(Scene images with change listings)
-- Opening Marker --
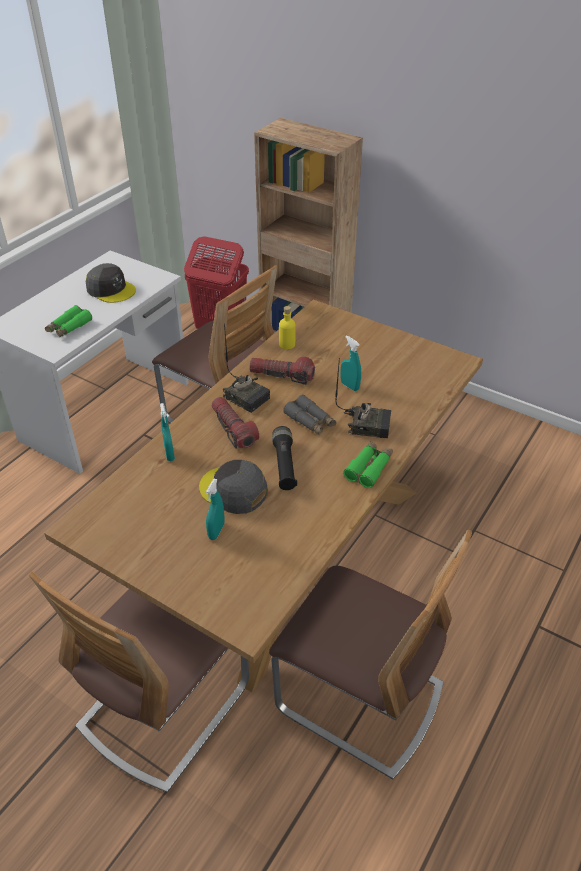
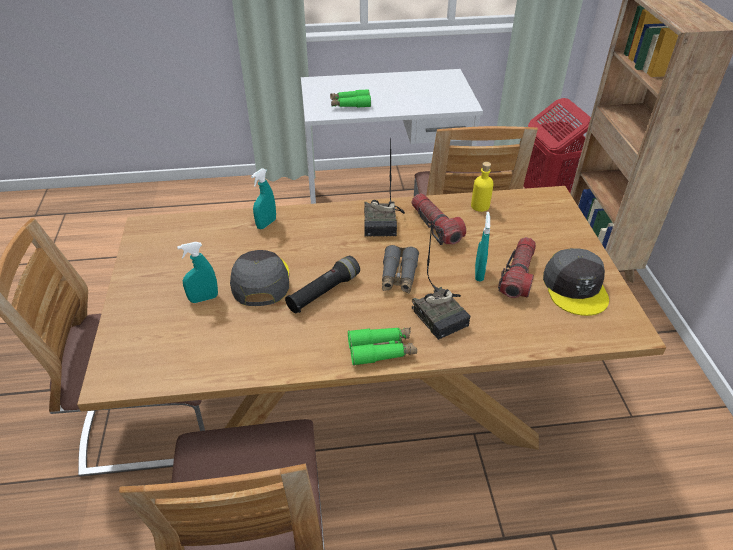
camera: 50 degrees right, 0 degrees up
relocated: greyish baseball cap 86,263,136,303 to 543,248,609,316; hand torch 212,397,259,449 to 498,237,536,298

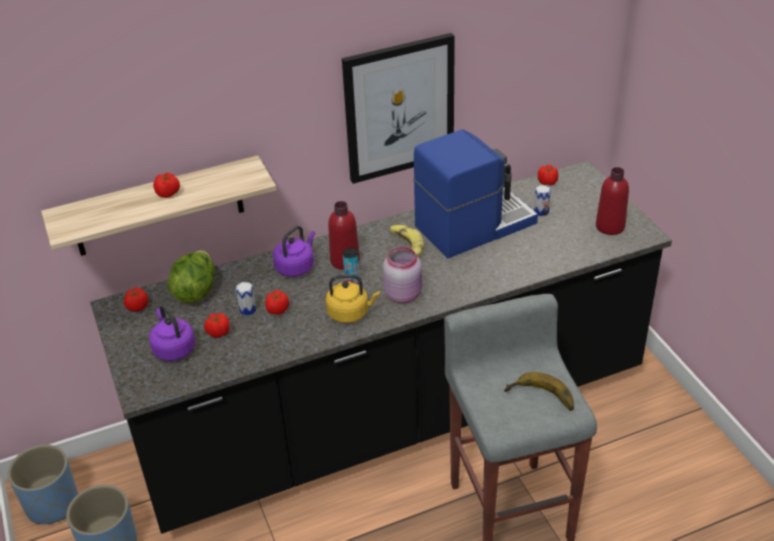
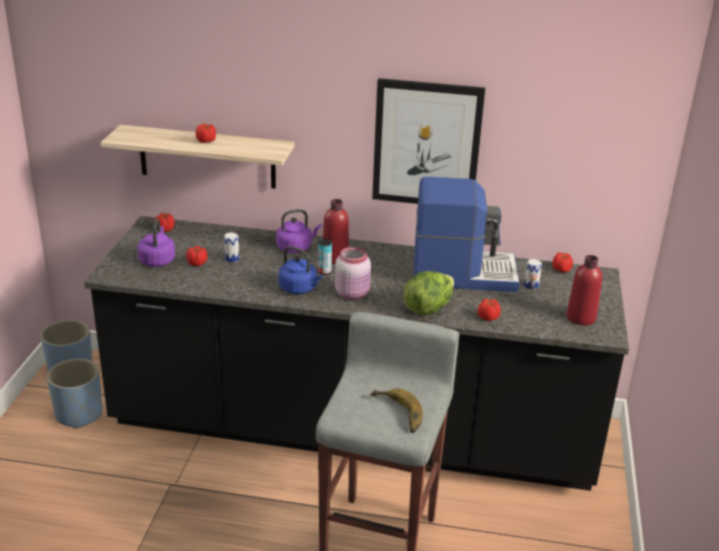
camera: 30 degrees right, 10 degrees down
missing: banana fruit 389,225,424,256
relocated: lettuce 167,250,215,303 to 403,271,454,316; tomato 265,290,289,315 to 478,298,501,321
colour: yellowish water kettle 325,274,380,323 to blue water kettle 279,246,323,294

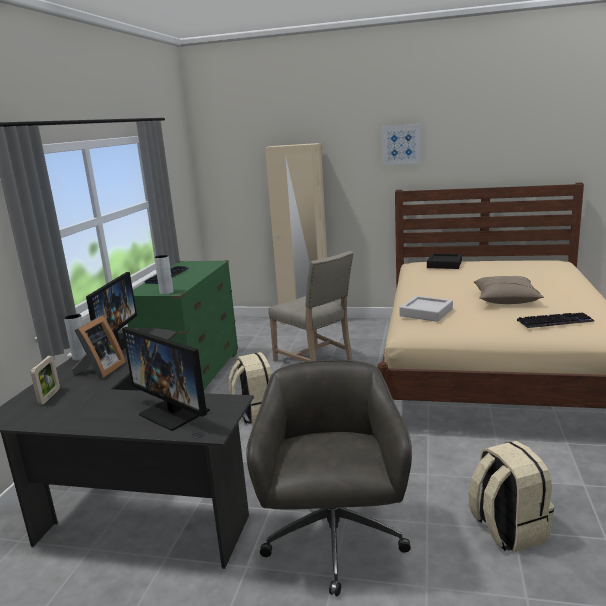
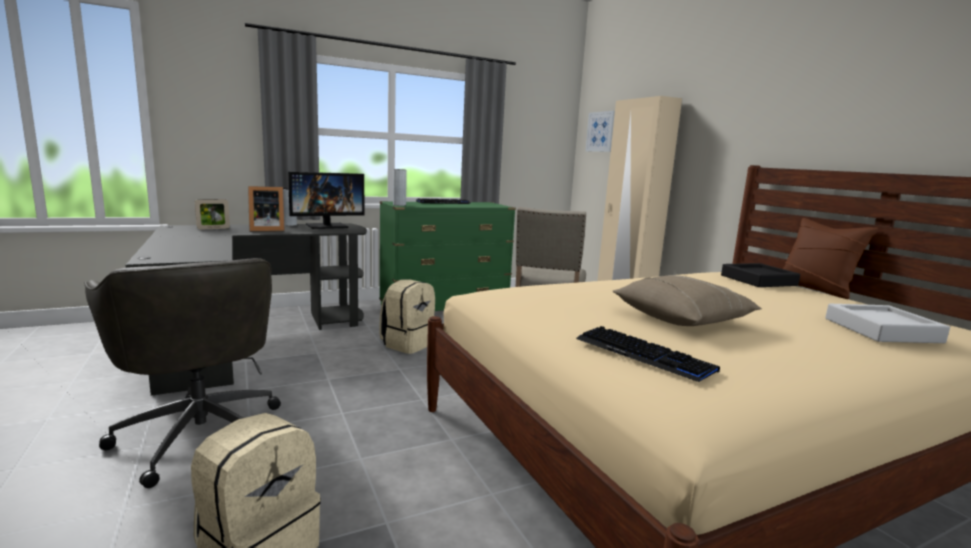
camera: 50 degrees right, 5 degrees down
missing: computer display 122,327,210,431
appeared: brown cushion 783,218,878,299
relocated: wall picture 382,124,421,166 to 585,111,615,152; greyish serving tray 399,296,453,322 to 825,304,950,343
spun: greyish computer chair 246,360,412,597 = 84,258,281,488 90 degrees clockwise

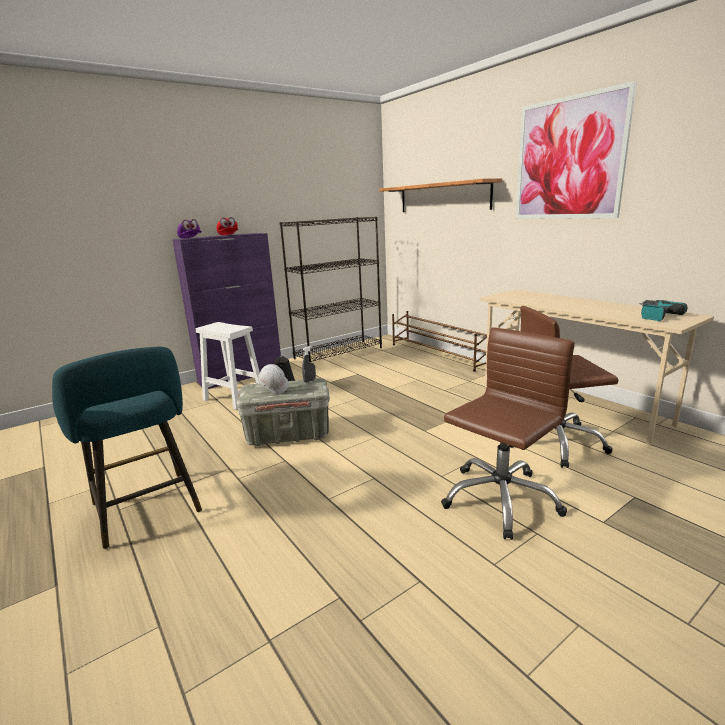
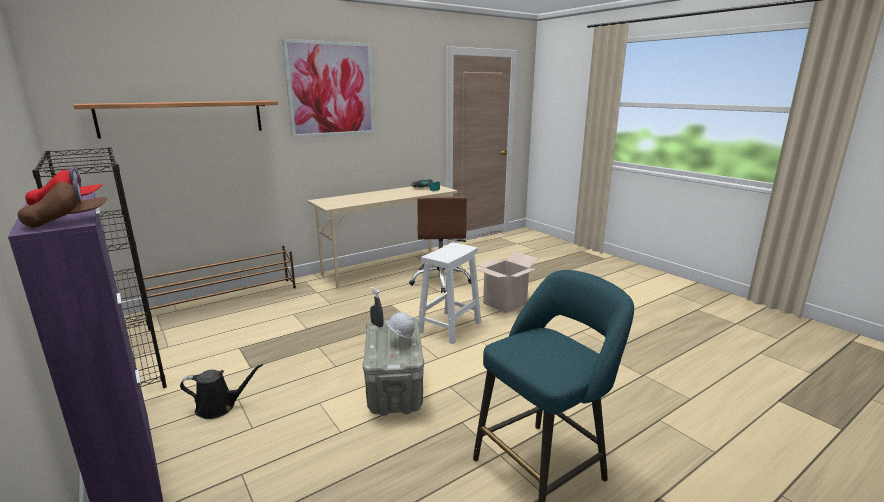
camera: 90 degrees left, 0 degrees up
relocated: white sitting stool 196,322,260,410 to 418,242,481,344
exchanged: brown computer chair 441,327,575,540 to packing box 476,251,538,313
colour: purple baseball cap 177,219,202,238 to brown baseball cap 18,177,107,228

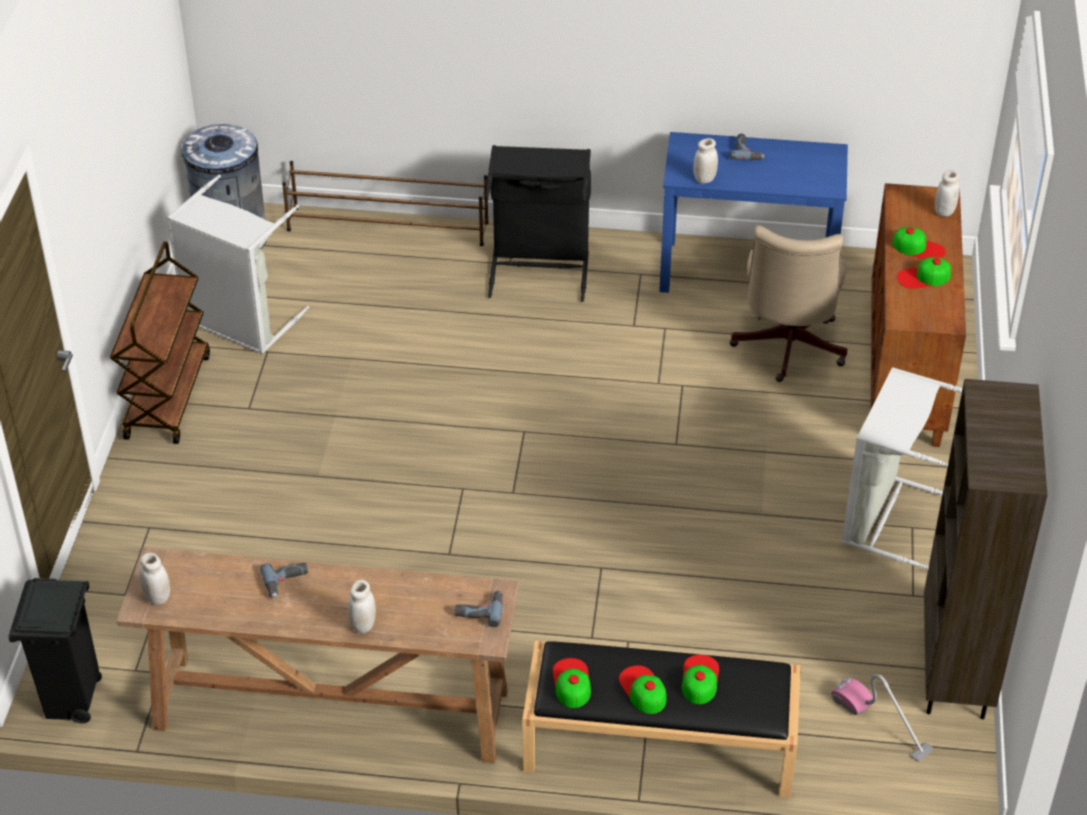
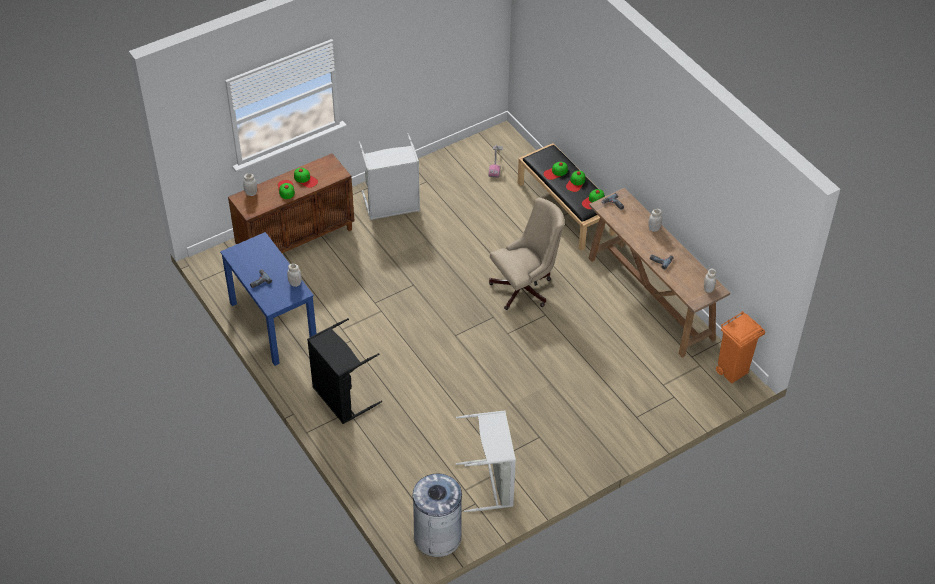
camera: 130 degrees left, 5 degrees up
missing: brown shoe rack 282,161,489,246; brown wheeled cart 110,241,210,444; brown bookcase 924,379,1047,719
relocated: sand-coloured computer chair 729,225,847,382 to 489,197,565,310
colour: black-coloured waste bin 8,578,102,724 to orangey waste bin 716,311,765,383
-- Closing Marker --
### PROBLEM DESCRIPTION
The entries must be written out again unchanged. Images are to be left out.

### WRITTEN REPLY
camera: 50 degrees right, 0 degrees up
relocated: greyish baseball cap 86,263,136,303 to 543,248,609,316; hand torch 212,397,259,449 to 498,237,536,298

camera: 30 degrees right, 10 degrees down
missing: banana fruit 389,225,424,256
relocated: lettuce 167,250,215,303 to 403,271,454,316; tomato 265,290,289,315 to 478,298,501,321
colour: yellowish water kettle 325,274,380,323 to blue water kettle 279,246,323,294

camera: 50 degrees right, 5 degrees down
missing: computer display 122,327,210,431
appeared: brown cushion 783,218,878,299
relocated: wall picture 382,124,421,166 to 585,111,615,152; greyish serving tray 399,296,453,322 to 825,304,950,343
spun: greyish computer chair 246,360,412,597 = 84,258,281,488 90 degrees clockwise

camera: 90 degrees left, 0 degrees up
relocated: white sitting stool 196,322,260,410 to 418,242,481,344
exchanged: brown computer chair 441,327,575,540 to packing box 476,251,538,313
colour: purple baseball cap 177,219,202,238 to brown baseball cap 18,177,107,228

camera: 130 degrees left, 5 degrees up
missing: brown shoe rack 282,161,489,246; brown wheeled cart 110,241,210,444; brown bookcase 924,379,1047,719
relocated: sand-coloured computer chair 729,225,847,382 to 489,197,565,310
colour: black-coloured waste bin 8,578,102,724 to orangey waste bin 716,311,765,383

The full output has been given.